The closer you are to retirement age, the more likely you are to worry about not having enough to live on once you stop working. If you complicate years of planning and savings by divorcing now, you may worry about what that means for your quality of life or whether you will be able to retire at all.

Whether you are a dependent spouse who never started their own retirement account or you have a pension through your employer, you probably feel worried about what your potential future divorce will mean for your retirement savings. How will the Kentucky court typically divide retirement assets in a divorce?

Marital assets will get split

If you agree to an uncontested divorce through negotiations or a prenuptial agreement, you probably already have an idea about what will happen with your retirement account. If you know that a judge will be the one making the final decision, then everything is uncertain.

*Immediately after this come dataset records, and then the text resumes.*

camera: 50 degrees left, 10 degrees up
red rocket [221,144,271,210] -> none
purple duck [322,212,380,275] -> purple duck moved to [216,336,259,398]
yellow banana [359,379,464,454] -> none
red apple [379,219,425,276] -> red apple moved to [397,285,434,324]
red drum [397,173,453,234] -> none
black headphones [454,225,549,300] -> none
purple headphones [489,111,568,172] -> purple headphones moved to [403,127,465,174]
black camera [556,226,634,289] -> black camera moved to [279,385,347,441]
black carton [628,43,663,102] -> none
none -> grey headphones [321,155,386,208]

Generally, a judge can and will divide retirement benefits, including employer-sponsored pensions, during a divorce. Under Kentucky’s equitable distribution standard, any amount accrued during the marriage is subject to division in a way that the courts rule is fair for everyone.

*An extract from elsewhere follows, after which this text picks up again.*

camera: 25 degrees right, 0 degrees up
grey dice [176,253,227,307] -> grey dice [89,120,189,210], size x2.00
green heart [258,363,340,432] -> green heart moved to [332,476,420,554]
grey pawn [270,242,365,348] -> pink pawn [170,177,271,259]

The amount you accrued before you got married will remain your separate property in most cases, but you will likely have to share at least a portion of the amount from during the marriage. Dependent spouses may even have a right to claim alimony when their spouse receives their pension if there isn’t an account to divide.

Following the right process means you won’t have to incur penalties

If you have a tax-sheltered retirement account that you have funded, possibly with employer contributions, you know that if you withdraw from it before you reach a certain age, the government hits you with all kinds of penalties. Thankfully, you don’t have to worry about those in a divorce.

When the courts decide how to split retirement assets, the result is a Qualified Domestic Relations Order that you can file with the company or individual managing the retirement benefits. When they follow that order properly, you won’t have any losses other than the amount that goes to your spouse instead of to you. Understanding how much of your account could be vulnerable to division can help your start planning for you financial future right away.